The average SAT score has been declining throughout the state of Texas since 2007, according to new data.

Texas Public Education Information Resource learned that the combined college entrance exam score during the 2007- 2008 school year was 988 compared to 976 during the 2010-2011 school year.

“It's the massive amounts of testing the kids do,” said Tera Collum, executive director of the Travis Institute of Educational Policy, an education advocacy organization in Texas. “They're so drained from taking all these tests that I think they just don't care as much as we would like them to.”

In addition to taking the SAT, a college entrance exam, there’s also the State of Texas Assessments of Academic Readiness (STAAR), a state exam used to evaluate performance in reading, writing, math, science and social studies for 3rd- through 12th-grade pupils.

“There’s also benchmark testing to see how well students will do on the STAAR,” Collum said. “There are common assessments throughout the year to see how well students perform compared to other schools in the district and even assessments to compare student performance under teachers within their own school.

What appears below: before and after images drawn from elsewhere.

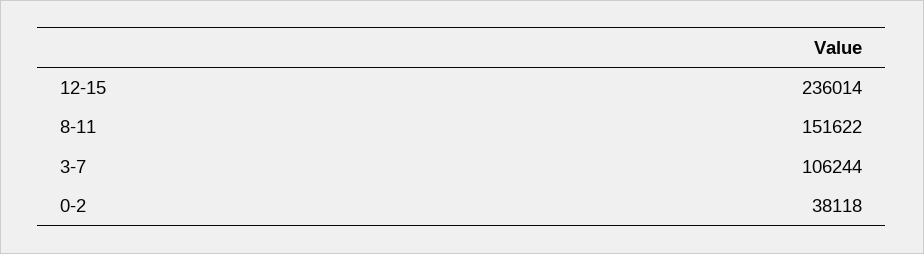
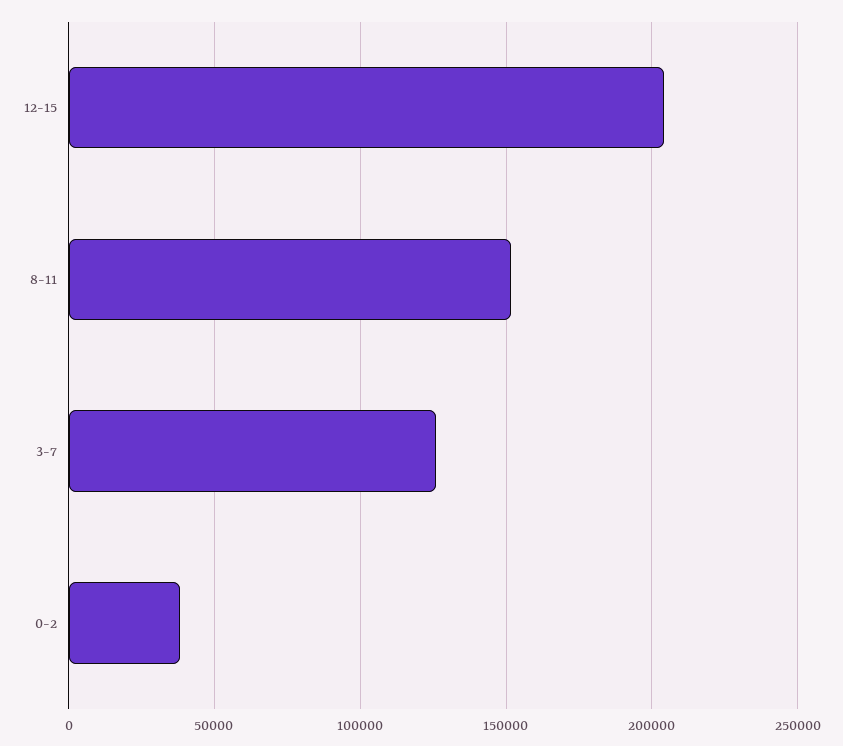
  {
-   "12-15": 236014,
+   "12-15": 205000,
    "8-11": 151622,
-   "3-7": 106244,
+   "3-7": 125000,
    "0-2": 38118
  }

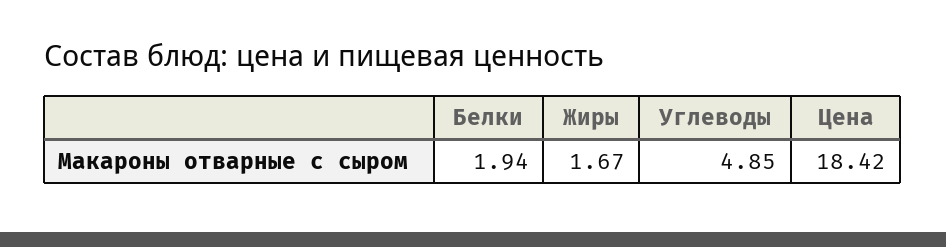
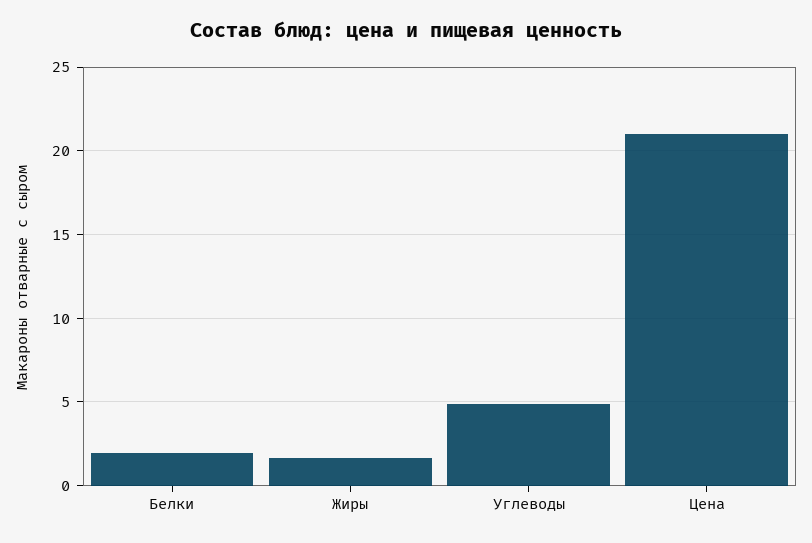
  {
    "Белки": 1.94,
    "Жиры": 1.67,
    "Углеводы": 4.85,
-   "Цена": 18.42
+   "Цена": 21
  }

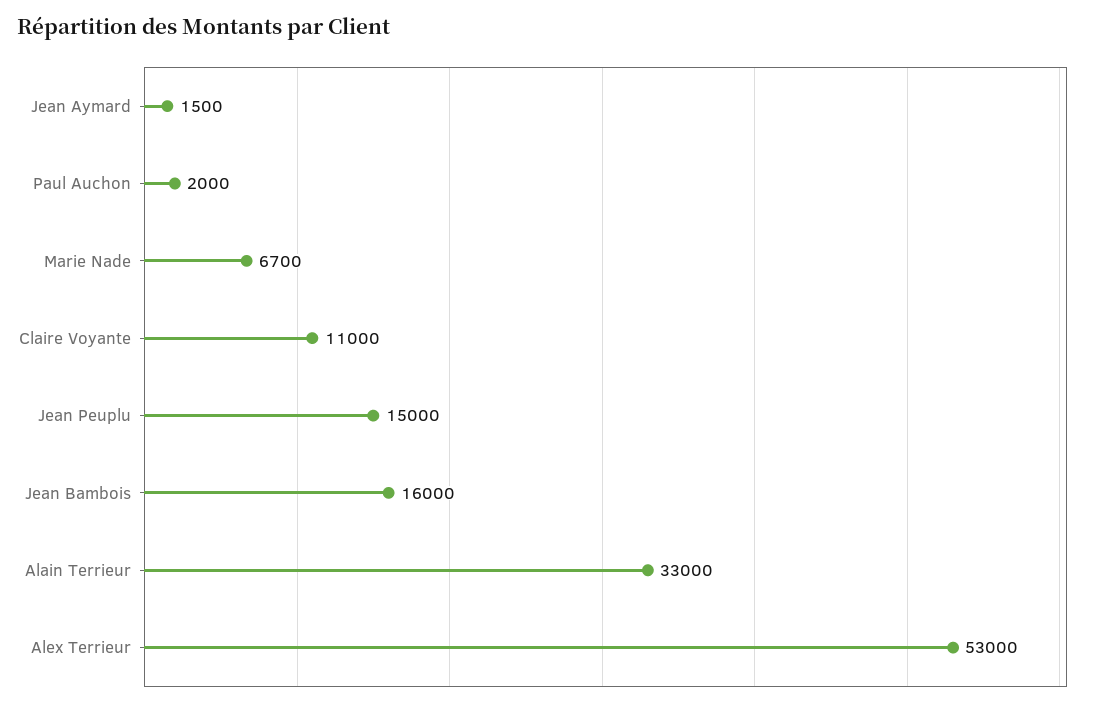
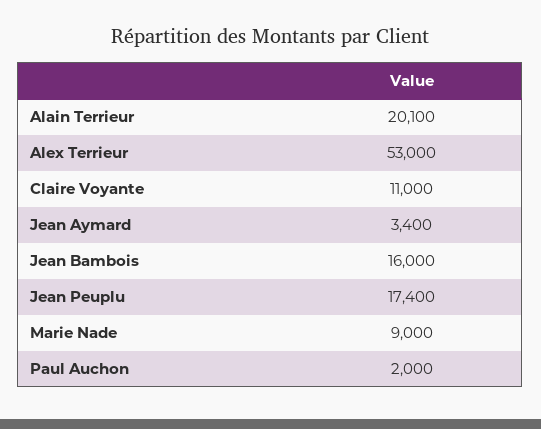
  {
-   "Jean Aymard": 1500,
+   "Jean Aymard": 3400,
    "Paul Auchon": 2000,
-   "Marie Nade": 6700,
+   "Marie Nade": 9000,
    "Claire Voyante": 11000,
-   "Jean Peuplu": 15000,
+   "Jean Peuplu": 17400,
    "Jean Bambois": 16000,
-   "Alain Terrieur": 33000,
+   "Alain Terrieur": 20100,
    "Alex Terrieur": 53000
  }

A student could be tested 20 to 30 times a year in all subjects.”

It’s too much testing in grade school that ends up harming students in the long run, according to Collum.

“STAAR only tests for basic knowledge of a subject while the SAT is testing on a higher level," she said. "If you're preparing kids for a test that is minimum level, then it’s hard for them to transition to a higher level thinking if they haven't been doing it all along."

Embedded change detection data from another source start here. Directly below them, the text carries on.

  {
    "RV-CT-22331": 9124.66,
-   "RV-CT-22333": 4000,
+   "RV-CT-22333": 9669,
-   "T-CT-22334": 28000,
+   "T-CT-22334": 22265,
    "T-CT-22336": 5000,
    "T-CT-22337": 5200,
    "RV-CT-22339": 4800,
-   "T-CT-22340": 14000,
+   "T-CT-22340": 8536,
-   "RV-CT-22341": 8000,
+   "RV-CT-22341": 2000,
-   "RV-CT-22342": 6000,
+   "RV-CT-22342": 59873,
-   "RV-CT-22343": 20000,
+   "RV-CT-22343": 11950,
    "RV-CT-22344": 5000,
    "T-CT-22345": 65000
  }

Within one year of high school graduation only 33 percent, or 93,576 of 280,520 graduates, enrolled in a four-year college.

“We spend all this time prepping students for the STAAR every year and then after sophomore year, they have to shift to perform well on the SAT and it’s a different more difficult mindset,” Collum told Education Daily Wire. “When testing actually matters to go to college, it's not transferring.”

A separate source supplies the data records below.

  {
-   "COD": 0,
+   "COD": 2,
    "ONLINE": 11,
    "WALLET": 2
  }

Ethnically, at 1,057, Caucasians ranked second to Asians who scored a combined 1,109 on the SAT in the most recent tests while mixed-race students ranked third place with a score of 1,028 compared to Hispanics at 902 and African Americans at 856, according to Texas Education Information.

When asked whether STAAR prepares students for the SAT, Collum responded, “Absolutely not. They need to remove STAAR as the testing system.”